Norfolk Southern Corporation (NSC - Free Report)  is scheduled to report first-quarter 2026 results on April 24, before market open.

The Zacks Consensus Estimate for NSC’s first-quarter 2026 earnings has been revised downward 3.4% over the past 60 days to $2.57 per share. The consensus mark for earnings implies a 4.5% decline from the year-ago actuals. The Zacks Consensus Estimate for the company's first-quarter 2026 revenues is pegged at $2.99 billion, indicating a 0.1% fall year over year.

Norfolk Southern has an encouraging earnings surprise history. The company’s earnings beat the Zacks Consensus Estimate in three of the trailing four quarters (missed the mark in the remaining quarter), delivering an average beat of 4.78%.

Let’s see how things have shaped up for Norfolk Southern this earnings season.

Factors Likely to Have Influenced NSC’s Q1 Performance

We expect NSC’s performance in the to-be-reported quarter to have been significantly impacted by softness in freight market demand and lower volumes. The Zacks Consensus Estimate for the Railway operating revenues from the intermodal segment is anticipated to have decreased 5.3% from the year-ago actuals.

Rising operating expenses, along with ongoing geopolitical tensions in the Middle East and supply-chain disruptions, are likely to have materially affected NSC’s performance in the March-end quarter.
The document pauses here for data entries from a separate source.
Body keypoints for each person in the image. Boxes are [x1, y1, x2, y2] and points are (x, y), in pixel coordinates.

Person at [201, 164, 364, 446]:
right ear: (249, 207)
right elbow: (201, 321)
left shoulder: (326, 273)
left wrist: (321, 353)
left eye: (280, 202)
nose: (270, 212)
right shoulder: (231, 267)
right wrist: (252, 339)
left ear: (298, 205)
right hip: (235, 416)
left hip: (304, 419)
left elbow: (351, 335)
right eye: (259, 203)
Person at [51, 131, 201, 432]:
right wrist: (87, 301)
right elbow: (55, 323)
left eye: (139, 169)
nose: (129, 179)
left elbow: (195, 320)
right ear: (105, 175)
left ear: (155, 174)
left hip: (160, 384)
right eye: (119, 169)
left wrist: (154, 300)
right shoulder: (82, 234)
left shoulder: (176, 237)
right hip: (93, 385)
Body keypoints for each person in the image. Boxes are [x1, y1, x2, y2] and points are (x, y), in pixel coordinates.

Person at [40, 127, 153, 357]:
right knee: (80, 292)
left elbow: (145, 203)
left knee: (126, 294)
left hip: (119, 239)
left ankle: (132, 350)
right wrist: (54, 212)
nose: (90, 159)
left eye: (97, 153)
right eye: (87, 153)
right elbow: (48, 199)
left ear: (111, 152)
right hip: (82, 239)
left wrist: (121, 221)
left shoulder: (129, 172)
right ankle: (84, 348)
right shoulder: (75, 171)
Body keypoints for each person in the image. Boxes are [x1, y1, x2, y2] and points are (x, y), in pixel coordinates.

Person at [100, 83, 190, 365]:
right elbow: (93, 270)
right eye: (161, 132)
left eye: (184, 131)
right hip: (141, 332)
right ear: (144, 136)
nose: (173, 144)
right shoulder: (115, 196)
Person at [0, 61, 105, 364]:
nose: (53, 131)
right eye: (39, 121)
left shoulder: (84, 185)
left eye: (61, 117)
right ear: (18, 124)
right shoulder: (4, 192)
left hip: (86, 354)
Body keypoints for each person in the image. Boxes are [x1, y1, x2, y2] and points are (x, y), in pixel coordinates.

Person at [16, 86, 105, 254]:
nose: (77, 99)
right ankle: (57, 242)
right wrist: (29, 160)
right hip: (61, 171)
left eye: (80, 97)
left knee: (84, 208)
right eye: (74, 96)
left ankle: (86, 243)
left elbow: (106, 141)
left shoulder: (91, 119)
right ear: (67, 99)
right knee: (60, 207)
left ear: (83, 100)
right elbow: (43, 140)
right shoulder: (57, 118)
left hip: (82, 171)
On the contrary, shipment volumes for Norfolk Southern are likely to have been driven by e-commerce demand, thereby boosting the company’s top line. Service quality is being improved through NSC’s Precision Scheduled Railroading operating plan, ensuring efficient use of assets.

What Our Model Says About NSC

Our proven model does not predict an earnings beat for Norfolk this time. The combination of a positive Earnings ESP and a Zacks Rank #1 (Strong Buy), 2 (Buy) or 3 (Hold) increases the odds of an earnings beat, which is not the case here. You can uncover the best stocks to buy or sell before they’re reported with our Earnings ESP Filter.
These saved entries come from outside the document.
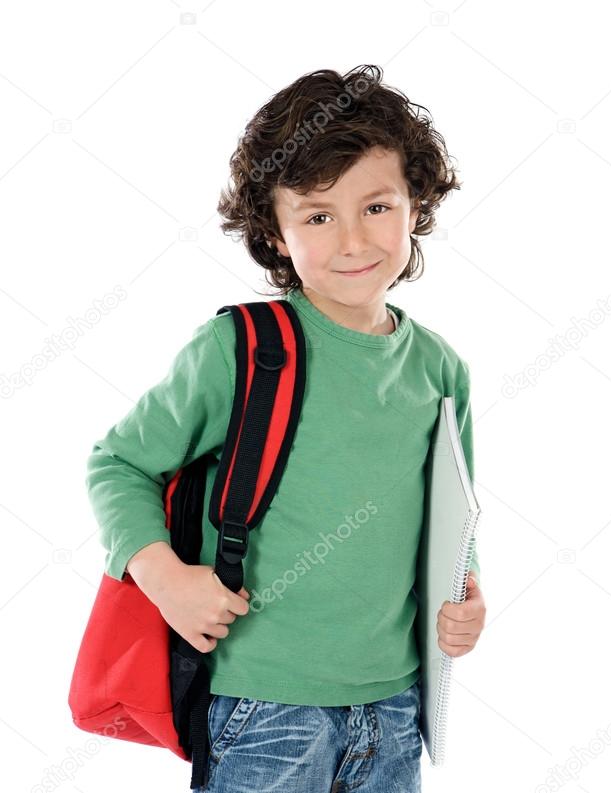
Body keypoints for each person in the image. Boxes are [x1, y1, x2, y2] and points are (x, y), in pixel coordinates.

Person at [85, 65, 485, 792]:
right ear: (274, 230)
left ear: (416, 204)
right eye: (318, 215)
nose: (353, 240)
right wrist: (165, 576)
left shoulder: (440, 369)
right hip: (264, 706)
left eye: (377, 205)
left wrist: (470, 589)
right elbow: (117, 462)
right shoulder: (237, 350)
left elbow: (454, 517)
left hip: (396, 709)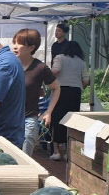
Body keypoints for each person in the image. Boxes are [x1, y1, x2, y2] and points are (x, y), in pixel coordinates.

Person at [11, 28, 60, 156]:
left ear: (31, 48)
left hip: (29, 118)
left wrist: (48, 112)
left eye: (20, 43)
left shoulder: (40, 68)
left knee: (25, 157)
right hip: (8, 119)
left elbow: (56, 88)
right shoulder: (8, 65)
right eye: (14, 42)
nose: (15, 47)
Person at [50, 24, 89, 161]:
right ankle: (67, 152)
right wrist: (79, 86)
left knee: (56, 119)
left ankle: (56, 152)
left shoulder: (59, 57)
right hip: (75, 93)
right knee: (70, 121)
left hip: (60, 92)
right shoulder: (81, 62)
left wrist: (49, 79)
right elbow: (86, 80)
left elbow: (55, 71)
NSC has an Earnings ESP of -2.23% and a Zacks Rank #3 at present. You can see the complete list of today’s Zacks #1 Rank stocks here.

Highlights of NSC’s Q4 Results

Norfolk Southern’s fourth-quarter 2025 earnings (excluding 35 cents from non-recurring items) of $3.22 per share beat the Zacks Consensus Estimate of $2.78 and increased 5.9% year over year.
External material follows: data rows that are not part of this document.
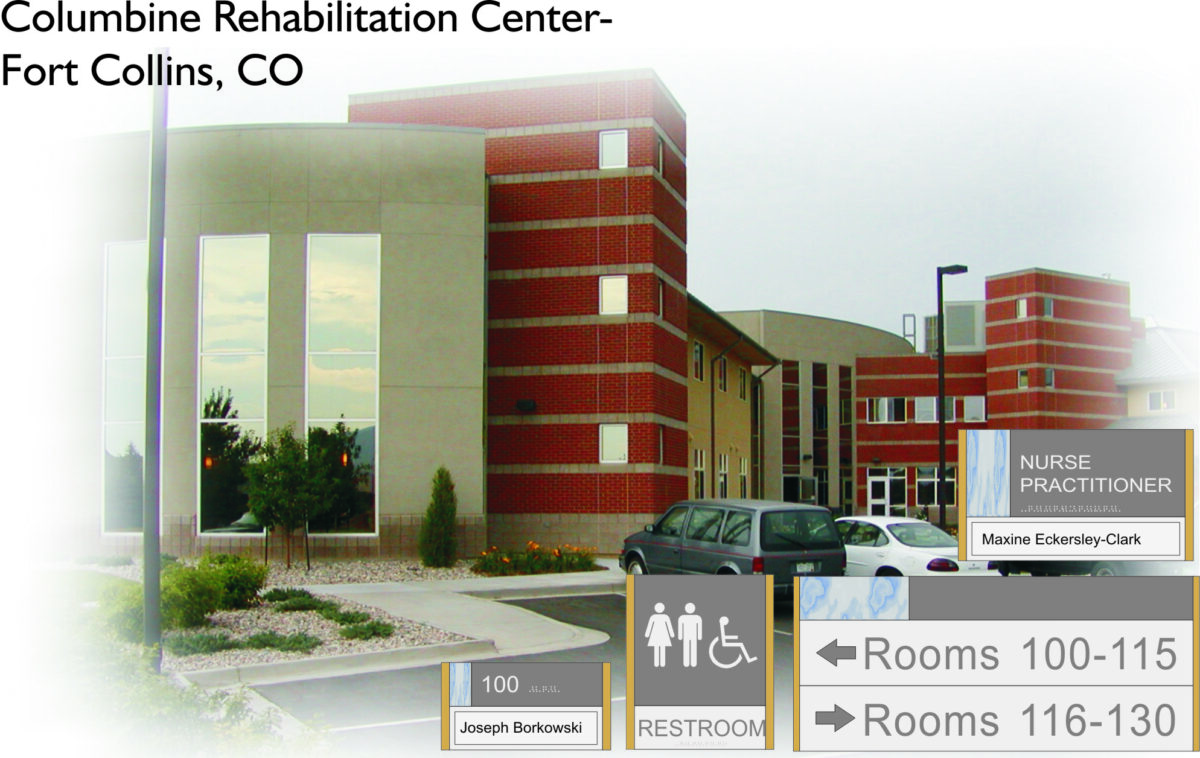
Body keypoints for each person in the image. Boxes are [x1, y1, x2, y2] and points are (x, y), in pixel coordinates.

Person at [644, 602, 674, 667]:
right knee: (657, 648)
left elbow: (669, 626)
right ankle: (658, 662)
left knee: (661, 648)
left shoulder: (665, 617)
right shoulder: (654, 617)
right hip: (657, 634)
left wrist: (671, 634)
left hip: (662, 634)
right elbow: (650, 626)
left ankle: (661, 662)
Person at [676, 602, 703, 667]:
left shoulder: (697, 618)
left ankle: (692, 663)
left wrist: (699, 636)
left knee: (692, 648)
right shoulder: (682, 618)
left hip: (692, 635)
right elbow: (680, 627)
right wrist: (680, 636)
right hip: (687, 635)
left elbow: (699, 627)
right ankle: (687, 663)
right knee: (688, 648)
Railway operating revenues were $2.97 billion in the quarter under review, lagging the Zacks Consensus Estimate of $3.00 billion. The top line fell 1.6% year over year, reflecting a 4% decline in volume. Total revenues per unit rose 2% year over year.

Stocks to Consider

Here are a few stocks from the broader Zacks Transportation sector that investors may consider, as our model shows that these have the right combination of elements to beat on earnings this reporting cycle.

Landstar (LSTR - Free Report) has an Earnings ESP of +2.43% and a Zacks Rank #3 at present and is scheduled to report first-quarter 2026 results on April 28, after market close.

The Zacks Consensus Estimate for first-quarter earnings has remained unchanged at $1.10 per share over the past 60 days. LSTR has a discouraging earnings surprise history, as its earnings beat the Zacks Consensus Estimate in two of the preceding four quarters and missed twice in the remaining, delivering an average miss of 0.39%.

Expeditors (EXPD - Free Report) has an Earnings ESP of +1.25% and a Zacks Rank #3 at present and is scheduled to report first-quarter 2026 results on May 5.

The Zacks Consensus Estimate for first-quarter earnings has been revised upwards by 0.76% to $1.33 per share over the past 60 days. EXPD has an encouraging earnings surprise history as its earnings beat the Zacks Consensus Estimate in each of the preceding four quarters, with an average beat of 10.1%.